The graphs shown in Fig. 2 represent timing diagrams of two synthesized phoneme “a” signals with different fundamental pitch frequencies (F0), but practically identical intraperiodic fine structure. The graphs shown in Fig. 3 illustrate squared normalized AFC (order p = 10) of the linear model (13) of the vocal tract with pulse excitation for the fundamental pitch frequencies F0 = 100 and 130 Hz. These characteristics are compared with the corresponding estimates Gx(f) and Gy(f) of the discrete speech signal power spectrum obtained using the Berg’s method at a high value of autoregression order p* = 90. (This order was established based on the requirement of p ≥ F/F0 = 8000/100 = 80 for the fine structure of the speech signal in the frequency domain [6]). In both cases, the AFC shape repeats the spectral envelope of the synthesized signals, which is practically independent of the fundamental pitch frequency. Therefore, it can be concluded that measure (11) is invariant with respect to the value of F0, which is a key requirement for an objective measure of differences in speech signals when analyzing voice timbre [29, 30].

Results and discussion

The theoretical justification of the measure of differences (11) is based on the principle of superposition of oscillations in linear systems [26]. According to this principle, a speech signal {x(i)} with dominating vowel sounds is defined by the convolution of a periodic sequence of fundamental pitch pulses {ηx(i)} with the pulse characteristic of the vocal tract {hx(i)}. The square of the AFC (9) has a form of an envelope of the discrete speech signal power spectrum. Therefore, the acoustic theory of speech production considers the spectral envelope as the most comprehensive characteristic of the voice timbre in the frequency domain [18, 25].

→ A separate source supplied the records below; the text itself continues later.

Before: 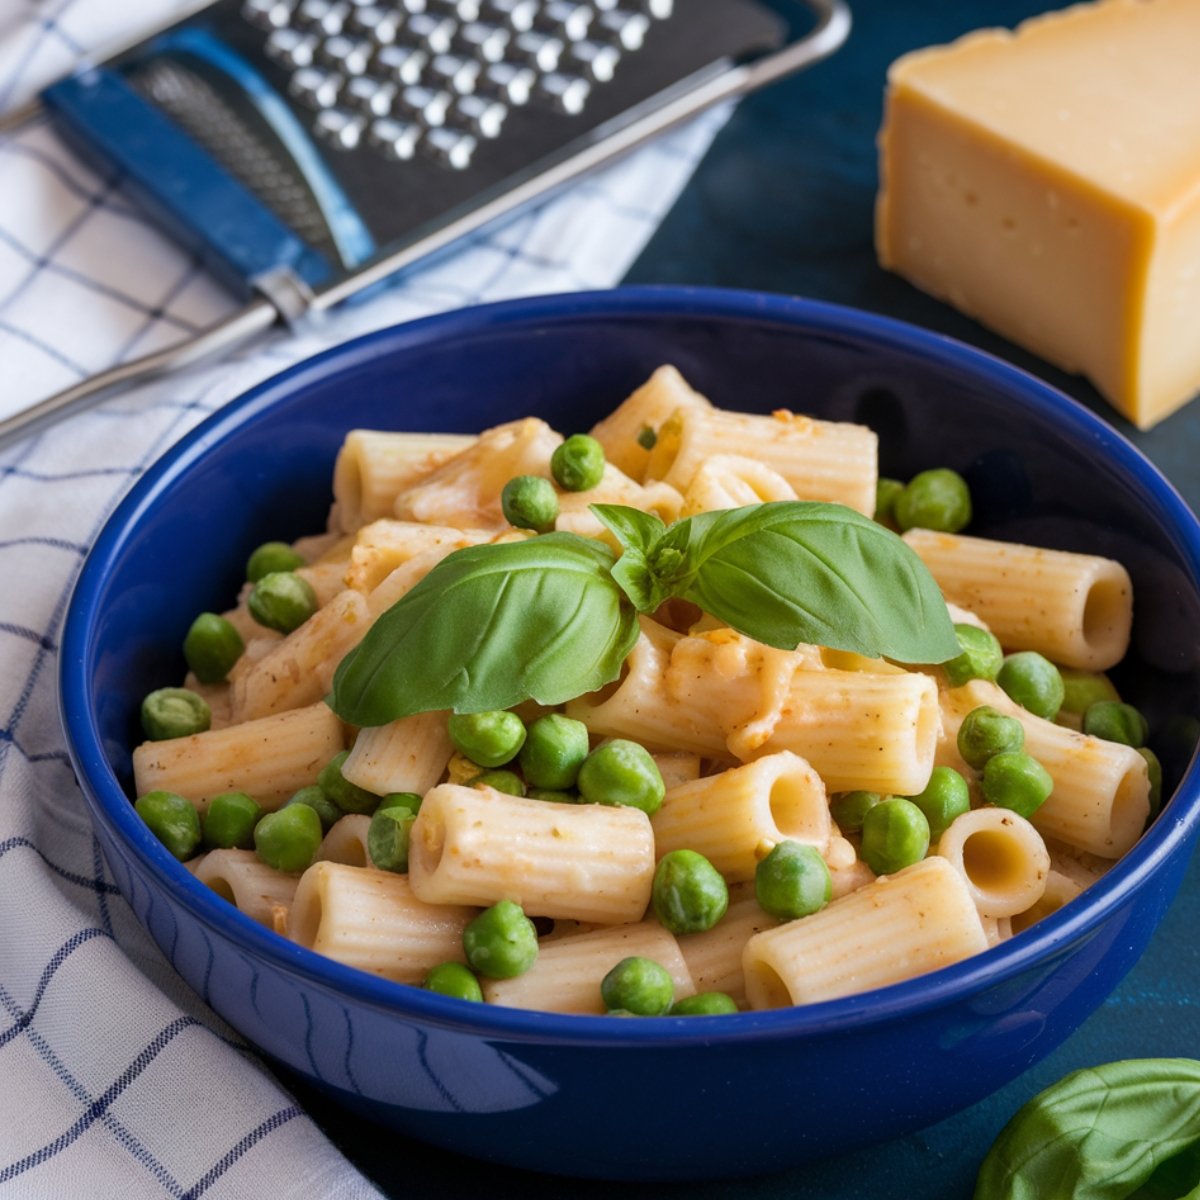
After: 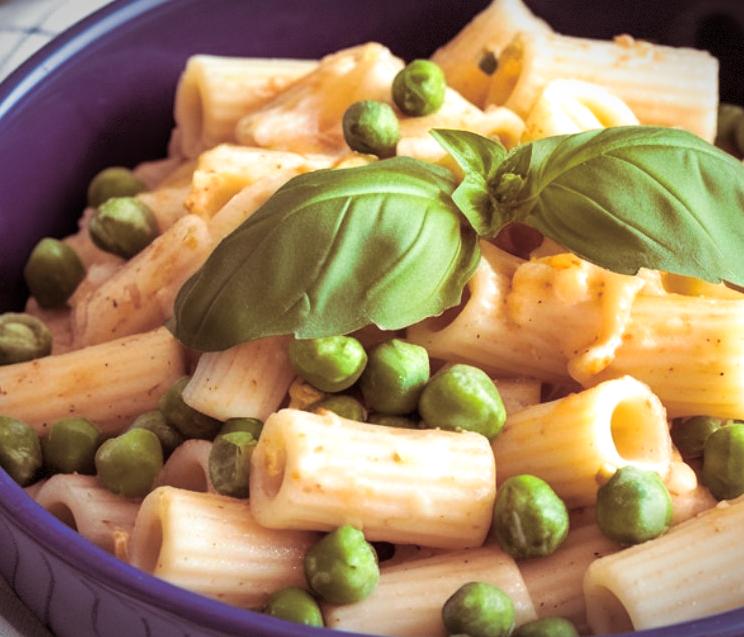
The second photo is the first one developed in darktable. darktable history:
crop: left 13.312%, top 31.28%, right 24.627%, bottom 15.582%
vignetting: fall-off start 100%, brightness -0.406, saturation -0.3, width/height ratio 1.324, dithering 8-bit output, unbound false
split-toning: on, module defaults
exposure: black level correction 0, exposure 0.5 EV, compensate highlight preservation false
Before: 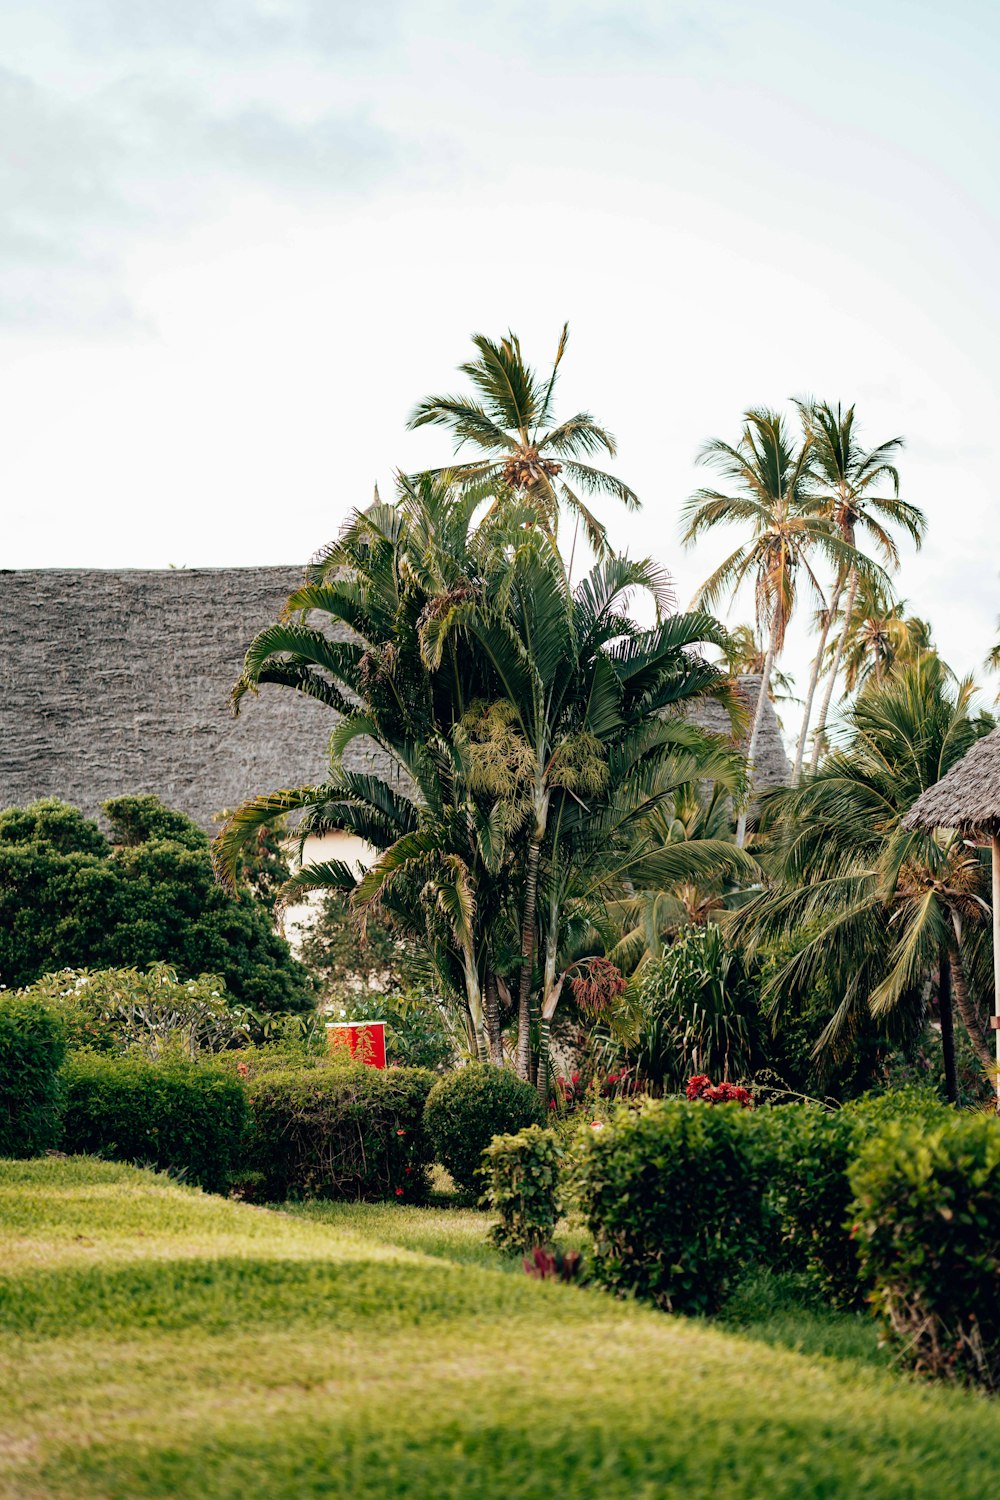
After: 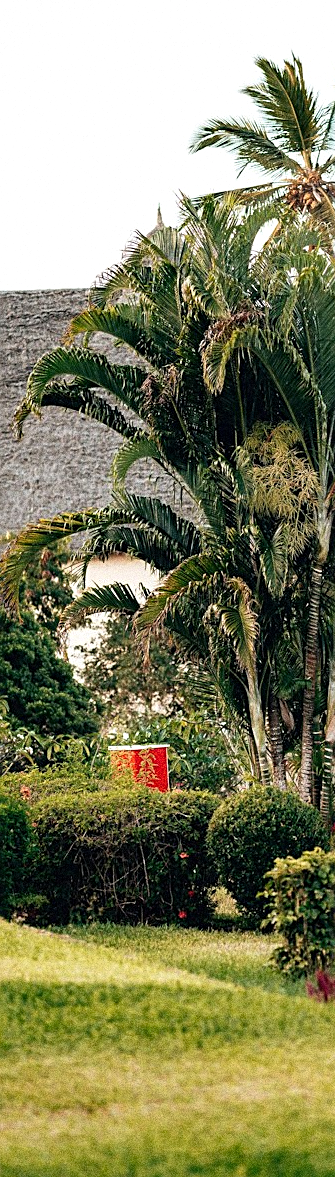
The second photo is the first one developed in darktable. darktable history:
crop and rotate: left 21.77%, top 18.528%, right 44.676%, bottom 2.997%
grain: coarseness 14.49 ISO, strength 48.04%, mid-tones bias 35%
exposure: exposure 0.127 EV, compensate highlight preservation false
tone equalizer: on, module defaults
sharpen: on, module defaults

The problem is that the concept of “spectral envelope” is not strictly defined in the theory. As a result, researchers still lack clarity on the issue of optimal estimation of the spectral envelope based on the speech signal [28,29,30]. Therefore, in the conducted study, this concept was not used for the synthesis of the measure of differences (11), but exclusively as an illustration of the synthesis results.

Conclusion

The developed objective measure of differences in speech signals by voice timbre makes it possible to automatically assess the specifics of the fine structure of these signals under conditions of a prior uncertainty and small observation sample sizes. During practical implementation of the new measure based on a finite-order recursive filter with adaptive tuning of its parameters using the Berg’s method, it was established that there is no need to synchronize observations with the fundamental pitch of speech signals. The results of the conducted full-scale experiment confirmed the following two main properties of the proposed measure: high sensitivity to differences in speech signals by voice timbre and significant invariance to the fundamental pitch frequency.

The obtained results are intended for use when designing and studying digital speech processing systems tuned to the speaker’s voice, where the individual characteristics of the vocal tract are of primary importance [31,32,33]. Examples include digital voice communication systems, biometric and biomedical systems, etc. [4,5,6,7,8,9].